Now for something entirely different.

BEars fishing for salmon. Lowe Inlet is a small inlet well sheltered that has a river that meets saltwater by a low waterfall.   The falls are the feeding ground of several black bears. A brown will show up from time to time, the creeks and streams that are the spawning grounds further up the lake are easier feeding grounds so the grizly stake their claim there. Here the feeding revolves around high tide. The water comes up as much as 24 feet here!

Forgot to preload the photos so post on next page. God this is slow work! How do you post several pics on one post?

----------


## Sailing into trouble



----------


## Sailing into trouble



----------


## Sailing into trouble



----------


## Sailing into trouble



----------


## Sailing into trouble



----------


## Sailing into trouble

Sorry about the pic quality! Camara women was very excited. Boat driver was trying not to die in the white water! Lots of bouncing around and spray coming out, Plus the lighting had the bears in shade so hard to get good pics.

Couple dolphin shots!

----------


## Sailing into trouble

And one of the salmon hitting the falls.

----------


## Sailing into trouble



----------


## pickel

Great pictures! I used to live in BC and they bring back memories.

----------


## Mr Brown

All I can say is WOW!!!

I hope one day I can sail the world - Im still saving  :Smile:

----------


## Sailing into trouble

Some views of the crew:-)

----------


## Sailing into trouble

First time using LOS Motor bike skills on the water!

----------


## Sailing into trouble

Even Gut laughs at Fawlty Towers

----------


## Sailing into trouble



----------


## Sailing into trouble

https://teakdoor.com/Gallery/albums/u...8/IMG_3576.JPG

Guest House in Onna River, small settlement on Poacher Island

----------


## Loy Toy

This is better then National Geographic.

What a wonderful experience for your Thai lady.

----------


## Sailing into trouble

Cheers for the compliments, but it is just what is here! But better than Wigan lol.

----------


## Sailing into trouble

Thai Spice Night, Talk about atmospheric pollution lol

----------


## Sailing into trouble

Free hot water at the hotsprings. SO after soak some laundry

----------


## Sailing into trouble

I swear she has some Irish Blood.

----------


## bsnub

Awesome posts.

----------


## Sailing into trouble

Not that I am complaining.

----------


## Sailing into trouble

Better get back on the to the scenery. 

Not much Sailing but lots of fog wet did I mention wet and wind usually from the wrong direction.

Dam forgot to load the photo first.

----------


## Sailing into trouble

Light and water. The foam is natural from the minerals in the water being mixed with the salt of the Ocean.

----------


## Sailing into trouble

Then you get that added bit of luck!

## DATA SUPPLIED
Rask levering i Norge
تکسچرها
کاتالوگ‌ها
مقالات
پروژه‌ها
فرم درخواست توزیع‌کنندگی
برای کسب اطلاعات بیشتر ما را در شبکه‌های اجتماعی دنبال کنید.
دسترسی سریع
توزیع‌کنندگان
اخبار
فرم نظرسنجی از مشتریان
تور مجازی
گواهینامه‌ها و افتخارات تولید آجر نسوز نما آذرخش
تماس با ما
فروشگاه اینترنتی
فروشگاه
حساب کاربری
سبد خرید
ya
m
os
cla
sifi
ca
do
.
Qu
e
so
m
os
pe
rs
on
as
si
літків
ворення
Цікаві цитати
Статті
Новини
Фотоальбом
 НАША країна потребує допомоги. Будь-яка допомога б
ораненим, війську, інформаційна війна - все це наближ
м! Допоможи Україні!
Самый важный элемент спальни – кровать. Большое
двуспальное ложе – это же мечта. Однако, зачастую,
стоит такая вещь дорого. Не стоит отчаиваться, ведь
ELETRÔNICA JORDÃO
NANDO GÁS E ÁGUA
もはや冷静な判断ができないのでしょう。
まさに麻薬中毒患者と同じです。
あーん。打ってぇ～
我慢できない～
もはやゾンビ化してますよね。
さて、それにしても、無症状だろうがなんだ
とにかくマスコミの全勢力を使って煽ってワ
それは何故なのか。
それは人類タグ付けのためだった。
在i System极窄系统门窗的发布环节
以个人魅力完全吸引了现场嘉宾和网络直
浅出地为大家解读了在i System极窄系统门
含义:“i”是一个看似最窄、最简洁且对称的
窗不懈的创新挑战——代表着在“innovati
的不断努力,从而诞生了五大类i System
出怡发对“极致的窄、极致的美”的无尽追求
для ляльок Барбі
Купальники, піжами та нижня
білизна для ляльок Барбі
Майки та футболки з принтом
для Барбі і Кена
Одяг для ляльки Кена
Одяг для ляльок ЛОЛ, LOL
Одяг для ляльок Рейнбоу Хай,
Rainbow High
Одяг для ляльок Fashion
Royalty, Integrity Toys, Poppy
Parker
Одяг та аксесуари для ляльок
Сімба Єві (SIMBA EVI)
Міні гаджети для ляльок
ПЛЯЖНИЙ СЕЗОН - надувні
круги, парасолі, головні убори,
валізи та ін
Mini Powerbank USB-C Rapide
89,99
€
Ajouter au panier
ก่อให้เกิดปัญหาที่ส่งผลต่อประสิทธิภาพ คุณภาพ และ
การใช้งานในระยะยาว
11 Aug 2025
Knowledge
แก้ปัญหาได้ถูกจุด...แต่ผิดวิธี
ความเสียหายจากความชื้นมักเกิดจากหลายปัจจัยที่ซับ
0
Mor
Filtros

## WHAT TO DO
1. In the bear-fishing thread, how high can the water rise at Lowe Inlet?
2. Repeat the rows from the first one up to and including the row with "فروشگاه اینترنتی", changing "Norge" to "Danmark" and leaving everything else unchanged.

## OUTPUTS IN ORDER
1. As much as 24 feet.

2.
Rask levering i Danmark
تکسچرها
کاتالوگ‌ها
مقالات
پروژه‌ها
فرم درخواست توزیع‌کنندگی
برای کسب اطلاعات بیشتر ما را در شبکه‌های اجتماعی دنبال کنید.
دسترسی سریع
توزیع‌کنندگان
اخبار
فرم نظرسنجی از مشتریان
تور مجازی
گواهینامه‌ها و افتخارات تولید آجر نسوز نما آذرخش
تماس با ما
فروشگاه اینترنتی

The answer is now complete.